#### Selected passage:
----------
Statusinformationen werden eingelesen… Fertig
E: Paket davfs2 kann nicht gefunden werden.

you should activate unmaintained repo first:
ucr set repository/online/unmaintained='yes'

https://docs.software-univention.de/handbuch-4.3.html#computers:Konfiguration_ueber_Univention_Configuration_Registry

Thank you very much for your fast reply - that really helped and I was able to install davfs:
univention-install davfs2

now I got the next issue:
mounting manually works fine:
mount -t davfs http:///owncloud/remote.php/dav/files/owncloud/ /mnt/point

but in fstab it wont work:
http:///owncloud/remote.php/dav/files/owncloud/ /mnt/point davfs user,rw,noauto 0 0

I’ve read that I have to type mount /mnt/point to mount the defined folder. Does it mean that I have to insert “mount /mnt/point” anywhere in cron once after booting?

nowadays I would realize this with systemd an not cron (@reboot) or fstab.
----------
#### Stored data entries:

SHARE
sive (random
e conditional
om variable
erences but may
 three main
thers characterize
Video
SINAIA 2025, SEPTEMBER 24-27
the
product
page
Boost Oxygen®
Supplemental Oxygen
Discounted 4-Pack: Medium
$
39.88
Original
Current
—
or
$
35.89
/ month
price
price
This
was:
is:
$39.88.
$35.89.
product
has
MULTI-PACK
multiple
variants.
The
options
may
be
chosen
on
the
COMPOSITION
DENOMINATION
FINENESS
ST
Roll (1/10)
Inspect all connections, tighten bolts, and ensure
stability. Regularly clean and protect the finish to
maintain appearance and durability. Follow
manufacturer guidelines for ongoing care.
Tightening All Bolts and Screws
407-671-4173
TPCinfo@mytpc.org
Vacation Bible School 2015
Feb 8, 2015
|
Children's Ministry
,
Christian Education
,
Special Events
----------
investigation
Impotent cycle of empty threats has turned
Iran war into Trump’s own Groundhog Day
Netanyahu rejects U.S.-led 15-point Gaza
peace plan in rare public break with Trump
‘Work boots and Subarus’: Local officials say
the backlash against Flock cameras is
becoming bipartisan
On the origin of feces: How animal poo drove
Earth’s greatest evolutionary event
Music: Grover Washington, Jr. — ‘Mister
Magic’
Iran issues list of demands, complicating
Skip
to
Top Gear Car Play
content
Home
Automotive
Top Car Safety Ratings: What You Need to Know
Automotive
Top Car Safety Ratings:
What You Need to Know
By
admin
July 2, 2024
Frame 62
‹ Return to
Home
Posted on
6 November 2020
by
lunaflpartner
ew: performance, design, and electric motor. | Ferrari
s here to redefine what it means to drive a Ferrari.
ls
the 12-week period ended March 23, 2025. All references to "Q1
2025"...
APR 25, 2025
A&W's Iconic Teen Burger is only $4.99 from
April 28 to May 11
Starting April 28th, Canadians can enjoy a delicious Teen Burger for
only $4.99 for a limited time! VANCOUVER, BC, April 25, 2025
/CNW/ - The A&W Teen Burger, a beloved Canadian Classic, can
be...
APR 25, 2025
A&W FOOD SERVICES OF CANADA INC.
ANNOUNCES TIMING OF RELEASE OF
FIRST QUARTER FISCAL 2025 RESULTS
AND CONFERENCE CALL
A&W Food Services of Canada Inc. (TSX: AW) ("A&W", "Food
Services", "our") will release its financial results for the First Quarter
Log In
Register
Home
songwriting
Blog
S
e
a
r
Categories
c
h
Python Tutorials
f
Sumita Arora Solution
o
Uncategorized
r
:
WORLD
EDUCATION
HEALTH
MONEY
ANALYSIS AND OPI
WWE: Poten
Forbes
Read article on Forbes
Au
----------
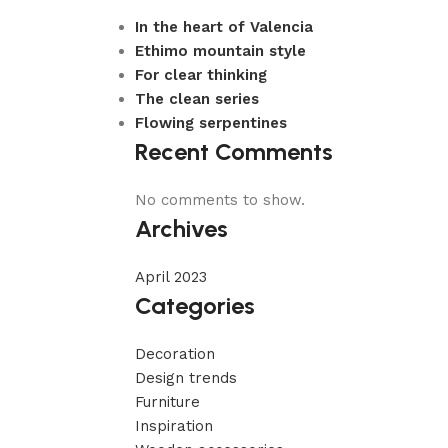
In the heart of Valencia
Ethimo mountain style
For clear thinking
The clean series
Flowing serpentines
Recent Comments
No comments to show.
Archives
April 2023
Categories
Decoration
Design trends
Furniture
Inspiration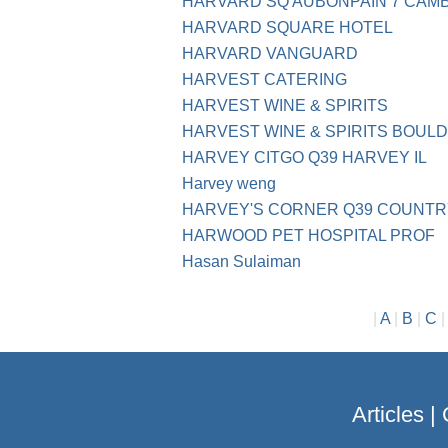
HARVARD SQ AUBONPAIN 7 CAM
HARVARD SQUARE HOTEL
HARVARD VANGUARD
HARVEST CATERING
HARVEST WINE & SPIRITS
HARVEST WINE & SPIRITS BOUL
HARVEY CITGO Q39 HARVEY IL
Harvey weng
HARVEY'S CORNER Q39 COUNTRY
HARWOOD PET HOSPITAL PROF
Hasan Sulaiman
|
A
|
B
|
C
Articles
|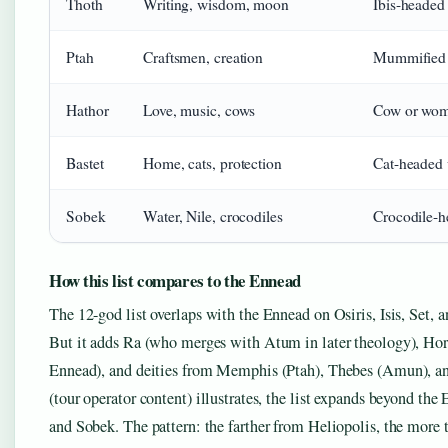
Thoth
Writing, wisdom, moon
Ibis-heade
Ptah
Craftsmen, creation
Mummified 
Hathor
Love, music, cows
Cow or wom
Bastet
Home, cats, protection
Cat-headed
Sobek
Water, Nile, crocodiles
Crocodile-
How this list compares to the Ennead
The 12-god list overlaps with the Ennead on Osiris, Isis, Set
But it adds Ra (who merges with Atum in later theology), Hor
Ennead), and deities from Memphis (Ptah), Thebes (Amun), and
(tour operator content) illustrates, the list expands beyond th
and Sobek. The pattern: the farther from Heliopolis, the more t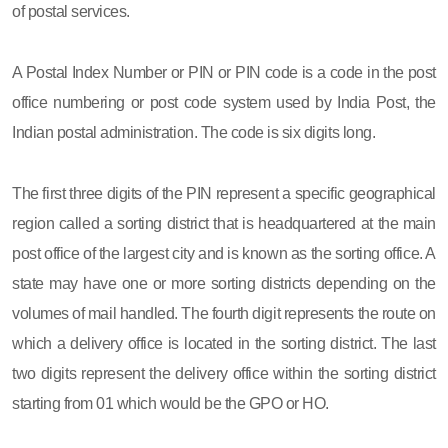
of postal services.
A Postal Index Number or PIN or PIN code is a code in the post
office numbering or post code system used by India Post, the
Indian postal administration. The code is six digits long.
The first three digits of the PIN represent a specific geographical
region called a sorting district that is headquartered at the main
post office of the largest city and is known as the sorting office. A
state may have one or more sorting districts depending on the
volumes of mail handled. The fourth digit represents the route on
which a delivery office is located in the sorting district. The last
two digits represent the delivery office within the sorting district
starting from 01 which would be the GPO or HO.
----------
#### Explore the material:
• a. In the davfs2 forum thread, why does the poster ask whether "mount /mnt/point" has to go into cron after booting?
• b. Carry on the davfs2 forum thread from its last sentence, in the same voice.

#### Exercise responses:
• a. The poster had read that typing "mount /mnt/point" is needed to mount the folder defined in fstab. Mounting by hand worked, but the fstab entry alone did not, so they wondered whether that command had to be run from cron once after each boot.

• b.
e.g.:

  1. https://blog.sleeplessbeastie.eu/2017/09/25/how-to-mount-webdav-share-using-systemd/
  2. https://wiki.archlinux.org/index.php/Davfs2
1 Like

https://wiki.ubuntuusers.de/WebDAV/#Einbinden-mit-Benutzerrechten
translated:
“… it should absolutely be ensured that one takes the option “noauto” in connection with “user”. Otherwise, the system tries to mount the directory at startup, which will not succeed. In the worst case, this means that the operating system will not start at all.”

The option noauto causes the share never to be mounted by the system, only on user request via the mount command. So your observation that “it works manually but not in fstab” is exactly how noauto is supposed to work.

What @fbartels proposes is to use systemd’s automatic mount facility. This means that the share will be mounted automatically each time any software tries to access the mount point, e.g. a simple ls or trying to open a file from there.

This has several advantages:

  1. The user account doesn’t have to resolvable during boot.
  2. The mount attempt is only made when software needs access to the mount point; therefore it isn’t slowing down the boot process.
  3. The remote server doesn’t have to be reachable during the boot process, only when software needs access to the share.
  4. Intermittent network outages (= the remote server not being reachable) can be recovered from nicely as another mount attempt made whenever software accesses the mount point (the fstab variant is only tried once during boot but never again afterwards).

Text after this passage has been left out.